## Fragmento del texto
Es tan abusivo el paso del tiempo que la cancelación en las redes sociales ya es susceptible de nostalgia. Hace más de una década sucedió una de las destrucciones digitales aurorales. Le pasó a Justine Sacco, directiva de una agencia de comunicaciones. Ella tenía un largo viaje por delante, 11 horas de Londres hasta Ciudad del Cabo en Sudáfrica. Decidió matar el tiempo antes de abordar haciendo un post en su cuenta de Twitter, un post supuestamente irónico:
Viajando a África. Espero no contagiarme de SIDA. Solo bromeo. Soy blanca.
Esperó un rato mientras los pasajeros subían al avión. Ninguno de sus 170 seguidores de Twitter comentaron. La pesadilla se revelaría 11 horas después al aterrizar. Una vez que desconectó el modo avión una avalancha de mensajes sancionadores, hablamos de decenas de miles de reproches, empezó a congestionarle el dispositivo. Identificó el de una amiga: Estoy muy triste con lo que te está pasando. Sacco empezó a llorar. Lloró durante días, semanas, meses y años.
Su post se había convertido en una cruzada ideológica mientras viajaba con el celular apagado. Y ella en un punching bag del juicio moral, sentenciada por racista y excluyente.
La despidieron en público, via Twitter, terminación que cosechó un mar de likes. Hasta un extravagante empresario de bienes raíces norteamericano se sumó al linchamiento: ¿Qué rayos estás haciendo? ¿Estás loca? ¡No es agradable ni justo! Ese empresario tenía un show de televisión y se llamaba Donald Trump.
Juzgar siempre ha sido la mejor manera de sentirse superior al prójimo. Solo que esta modalidad de ajusticiamiento virtual ha adquirido una nueva dimensión de desdoblamiento gracias a la ubicuidad celular. Puedes estar de vacaciones en Tailandia mientras tu vida real, esa que dejaste por un rato, se hace añicos en otra parte. Pasa en White Lotus, pasa en la vida real.
Una vez estuve cerca de una de esas situaciones. Fue en un vuelo de Lima a Madrid, doce horas en un avión. El apostolado periodístico me había llevado a un asiento en business. Ya estaba debidamente instalado cuando ingresó a la nave una mujer joven, elegante, a poco de estrenar la cuarentena, que desde el abordaje daba señales de tensión: estaba enfrascada con alguien en un intercambio compulsivo de mensajes y audios por celular. Su asiento era al lado del mío. No saludó al llegar, no podía. Enviaba un mensaje de audio tapándose la boca para intentar algo de privacidad. Fue inútil. Algunas palabras clave dieron cuenta de que lo que estaba sucediendo era una ruptura sentimental a distancia.
Con las puertas cerradas y el avión en movimiento, la azafata le vino a decir que apagara el teléfono. Una, dos, tres veces. Ella pedía tiempo gestualmente y seguía en lo suyo hasta que una frenada brusca del avión en la pista de despegue hizo que el teléfono se le escapara de las manos y cayera bajo el asiento por alguna rendija imperceptible.

## Problema planteado 1
Transcribe sin cambios el pasaje de la columna sobre la cancelación en redes que empieza en "Esperó un rato" y termina en "meses y años.".

Entradas de datos guardadas:

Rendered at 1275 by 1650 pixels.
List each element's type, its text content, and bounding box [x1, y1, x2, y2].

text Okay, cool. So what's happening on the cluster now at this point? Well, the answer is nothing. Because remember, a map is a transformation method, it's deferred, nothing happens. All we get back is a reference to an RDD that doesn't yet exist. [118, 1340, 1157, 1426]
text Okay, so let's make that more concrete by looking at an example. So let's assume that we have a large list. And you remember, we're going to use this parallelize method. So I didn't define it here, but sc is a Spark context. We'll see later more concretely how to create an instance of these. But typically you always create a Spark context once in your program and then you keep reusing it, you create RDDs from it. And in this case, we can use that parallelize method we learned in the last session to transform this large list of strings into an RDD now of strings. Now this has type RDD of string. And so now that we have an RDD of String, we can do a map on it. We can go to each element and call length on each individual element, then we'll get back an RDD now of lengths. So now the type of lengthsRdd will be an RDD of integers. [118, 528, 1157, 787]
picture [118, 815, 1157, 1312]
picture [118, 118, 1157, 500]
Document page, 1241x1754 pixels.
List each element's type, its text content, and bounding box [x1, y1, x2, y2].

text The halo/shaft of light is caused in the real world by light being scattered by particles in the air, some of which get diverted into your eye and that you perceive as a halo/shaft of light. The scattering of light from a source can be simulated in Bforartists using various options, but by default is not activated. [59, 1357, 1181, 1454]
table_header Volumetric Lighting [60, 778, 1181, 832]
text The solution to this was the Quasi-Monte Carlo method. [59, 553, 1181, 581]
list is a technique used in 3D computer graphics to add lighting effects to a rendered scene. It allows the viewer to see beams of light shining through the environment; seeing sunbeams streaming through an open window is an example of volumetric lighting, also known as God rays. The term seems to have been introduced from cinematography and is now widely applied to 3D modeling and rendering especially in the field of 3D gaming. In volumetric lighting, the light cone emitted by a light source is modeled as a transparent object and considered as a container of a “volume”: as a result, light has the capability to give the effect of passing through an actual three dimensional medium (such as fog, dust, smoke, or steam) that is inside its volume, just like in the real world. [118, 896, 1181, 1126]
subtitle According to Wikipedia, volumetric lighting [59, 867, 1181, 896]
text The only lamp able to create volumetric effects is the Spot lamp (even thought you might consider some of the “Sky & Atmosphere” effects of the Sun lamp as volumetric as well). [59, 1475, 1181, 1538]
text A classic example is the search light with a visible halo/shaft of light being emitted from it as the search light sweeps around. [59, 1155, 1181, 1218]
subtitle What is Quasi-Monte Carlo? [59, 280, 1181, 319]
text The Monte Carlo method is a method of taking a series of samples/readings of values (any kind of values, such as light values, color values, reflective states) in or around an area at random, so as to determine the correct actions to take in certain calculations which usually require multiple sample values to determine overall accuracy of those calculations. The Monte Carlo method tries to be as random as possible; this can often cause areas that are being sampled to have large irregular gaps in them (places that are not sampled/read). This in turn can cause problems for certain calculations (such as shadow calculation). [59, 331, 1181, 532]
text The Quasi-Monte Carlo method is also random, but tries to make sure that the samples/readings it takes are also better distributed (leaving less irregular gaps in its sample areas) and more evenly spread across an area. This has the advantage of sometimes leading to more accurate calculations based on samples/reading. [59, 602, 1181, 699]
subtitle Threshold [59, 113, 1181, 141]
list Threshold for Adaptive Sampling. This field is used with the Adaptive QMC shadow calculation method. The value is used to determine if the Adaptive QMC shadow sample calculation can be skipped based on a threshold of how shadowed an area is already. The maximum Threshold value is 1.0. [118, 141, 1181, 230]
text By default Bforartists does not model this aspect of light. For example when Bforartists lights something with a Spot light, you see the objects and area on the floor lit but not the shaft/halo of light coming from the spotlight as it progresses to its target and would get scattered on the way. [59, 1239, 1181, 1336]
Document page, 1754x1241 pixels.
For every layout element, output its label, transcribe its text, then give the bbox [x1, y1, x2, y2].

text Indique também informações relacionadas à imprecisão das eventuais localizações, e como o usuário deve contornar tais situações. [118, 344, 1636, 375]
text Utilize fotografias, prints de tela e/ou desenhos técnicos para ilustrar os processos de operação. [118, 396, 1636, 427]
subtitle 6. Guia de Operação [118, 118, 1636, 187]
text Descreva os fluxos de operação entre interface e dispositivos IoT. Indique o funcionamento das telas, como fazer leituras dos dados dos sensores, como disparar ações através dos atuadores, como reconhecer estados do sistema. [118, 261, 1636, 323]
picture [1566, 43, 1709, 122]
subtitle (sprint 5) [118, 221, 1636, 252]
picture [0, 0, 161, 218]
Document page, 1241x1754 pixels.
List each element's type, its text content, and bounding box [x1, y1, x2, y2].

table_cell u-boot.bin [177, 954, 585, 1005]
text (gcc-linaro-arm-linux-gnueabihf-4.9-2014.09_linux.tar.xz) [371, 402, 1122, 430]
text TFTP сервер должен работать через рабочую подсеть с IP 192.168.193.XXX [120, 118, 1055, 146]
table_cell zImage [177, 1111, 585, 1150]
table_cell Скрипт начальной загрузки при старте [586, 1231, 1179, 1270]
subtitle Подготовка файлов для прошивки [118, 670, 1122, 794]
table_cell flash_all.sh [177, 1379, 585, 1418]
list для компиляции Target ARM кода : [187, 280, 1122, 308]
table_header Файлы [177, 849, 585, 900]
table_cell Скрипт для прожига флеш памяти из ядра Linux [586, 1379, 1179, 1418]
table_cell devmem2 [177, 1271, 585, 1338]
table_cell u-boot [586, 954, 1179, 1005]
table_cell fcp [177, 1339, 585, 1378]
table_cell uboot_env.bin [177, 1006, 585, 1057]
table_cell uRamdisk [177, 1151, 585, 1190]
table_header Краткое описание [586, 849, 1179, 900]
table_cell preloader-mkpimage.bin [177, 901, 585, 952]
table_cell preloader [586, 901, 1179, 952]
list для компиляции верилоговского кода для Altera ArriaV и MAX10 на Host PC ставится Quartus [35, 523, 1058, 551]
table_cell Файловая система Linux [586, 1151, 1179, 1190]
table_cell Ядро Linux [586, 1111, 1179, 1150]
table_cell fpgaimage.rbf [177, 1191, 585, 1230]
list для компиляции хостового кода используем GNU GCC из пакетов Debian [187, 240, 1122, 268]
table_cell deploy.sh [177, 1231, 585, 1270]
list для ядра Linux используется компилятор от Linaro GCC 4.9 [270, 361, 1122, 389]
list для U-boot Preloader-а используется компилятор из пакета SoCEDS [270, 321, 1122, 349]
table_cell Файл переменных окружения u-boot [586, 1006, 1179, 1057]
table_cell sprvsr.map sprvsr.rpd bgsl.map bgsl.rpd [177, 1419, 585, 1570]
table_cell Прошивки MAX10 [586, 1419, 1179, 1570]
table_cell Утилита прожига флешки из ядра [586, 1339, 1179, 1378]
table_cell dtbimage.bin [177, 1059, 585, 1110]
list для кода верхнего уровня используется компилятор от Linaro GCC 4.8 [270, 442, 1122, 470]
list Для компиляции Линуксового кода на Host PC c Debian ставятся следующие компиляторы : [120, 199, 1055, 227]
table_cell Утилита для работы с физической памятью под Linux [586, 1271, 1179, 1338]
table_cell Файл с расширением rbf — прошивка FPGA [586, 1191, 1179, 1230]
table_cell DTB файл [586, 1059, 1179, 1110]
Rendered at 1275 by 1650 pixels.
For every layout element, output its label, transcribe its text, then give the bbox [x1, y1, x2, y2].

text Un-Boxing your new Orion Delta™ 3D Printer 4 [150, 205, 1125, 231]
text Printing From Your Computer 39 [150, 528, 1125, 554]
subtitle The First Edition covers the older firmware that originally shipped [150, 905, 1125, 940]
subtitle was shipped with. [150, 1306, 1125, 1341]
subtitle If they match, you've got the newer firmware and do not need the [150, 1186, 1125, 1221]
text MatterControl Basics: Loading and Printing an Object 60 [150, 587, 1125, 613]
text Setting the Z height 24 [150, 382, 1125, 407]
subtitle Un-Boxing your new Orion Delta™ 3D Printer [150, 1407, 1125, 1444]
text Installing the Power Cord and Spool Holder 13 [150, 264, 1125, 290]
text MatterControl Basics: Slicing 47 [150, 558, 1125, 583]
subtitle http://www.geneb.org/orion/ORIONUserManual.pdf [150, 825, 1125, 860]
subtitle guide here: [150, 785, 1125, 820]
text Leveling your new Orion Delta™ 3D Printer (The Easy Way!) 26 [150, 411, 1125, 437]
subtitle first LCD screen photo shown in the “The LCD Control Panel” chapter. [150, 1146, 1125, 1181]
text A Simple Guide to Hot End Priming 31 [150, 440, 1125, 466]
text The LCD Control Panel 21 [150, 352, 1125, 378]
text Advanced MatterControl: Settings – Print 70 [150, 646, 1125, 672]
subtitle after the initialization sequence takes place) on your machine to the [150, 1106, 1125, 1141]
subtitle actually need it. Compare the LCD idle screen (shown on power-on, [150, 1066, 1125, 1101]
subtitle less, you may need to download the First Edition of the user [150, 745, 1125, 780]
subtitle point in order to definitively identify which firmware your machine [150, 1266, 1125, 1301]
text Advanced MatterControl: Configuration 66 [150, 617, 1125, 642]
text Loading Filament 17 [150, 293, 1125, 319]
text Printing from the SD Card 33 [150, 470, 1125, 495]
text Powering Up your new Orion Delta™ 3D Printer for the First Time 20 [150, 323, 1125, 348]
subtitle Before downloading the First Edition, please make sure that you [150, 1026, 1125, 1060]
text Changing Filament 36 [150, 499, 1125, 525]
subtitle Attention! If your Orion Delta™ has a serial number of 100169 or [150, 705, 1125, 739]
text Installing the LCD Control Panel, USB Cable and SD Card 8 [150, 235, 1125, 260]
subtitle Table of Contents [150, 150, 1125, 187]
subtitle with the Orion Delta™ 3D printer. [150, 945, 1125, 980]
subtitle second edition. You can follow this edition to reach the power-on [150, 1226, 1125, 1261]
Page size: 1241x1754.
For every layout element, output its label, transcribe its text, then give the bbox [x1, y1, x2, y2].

## Problema planteado 2
Por favor, en el listado, sustituye "halo/shaft of light" por "beam of light" en las líneas que van desde la que contiene "text The halo/shaft" hasta la que contiene "text The solution", ambas incluidas, sin tocar nada más. Devuelve solo esas líneas.

## Resultado final 1
Esperó un rato mientras los pasajeros subían al avión. Ninguno de sus 170 seguidores de Twitter comentaron. La pesadilla se revelaría 11 horas después al aterrizar. Una vez que desconectó el modo avión una avalancha de mensajes sancionadores, hablamos de decenas de miles de reproches, empezó a congestionarle el dispositivo. Identificó el de una amiga: Estoy muy triste con lo que te está pasando. Sacco empezó a llorar. Lloró durante días, semanas, meses y años.

## Resultado final 2
text The beam of light is caused in the real world by light being scattered by particles in the air, some of which get diverted into your eye and that you perceive as a beam of light. The scattering of light from a source can be simulated in Bforartists using various options, but by default is not activated. [59, 1357, 1181, 1454]
table_header Volumetric Lighting [60, 778, 1181, 832]
text The solution to this was the Quasi-Monte Carlo method. [59, 553, 1181, 581]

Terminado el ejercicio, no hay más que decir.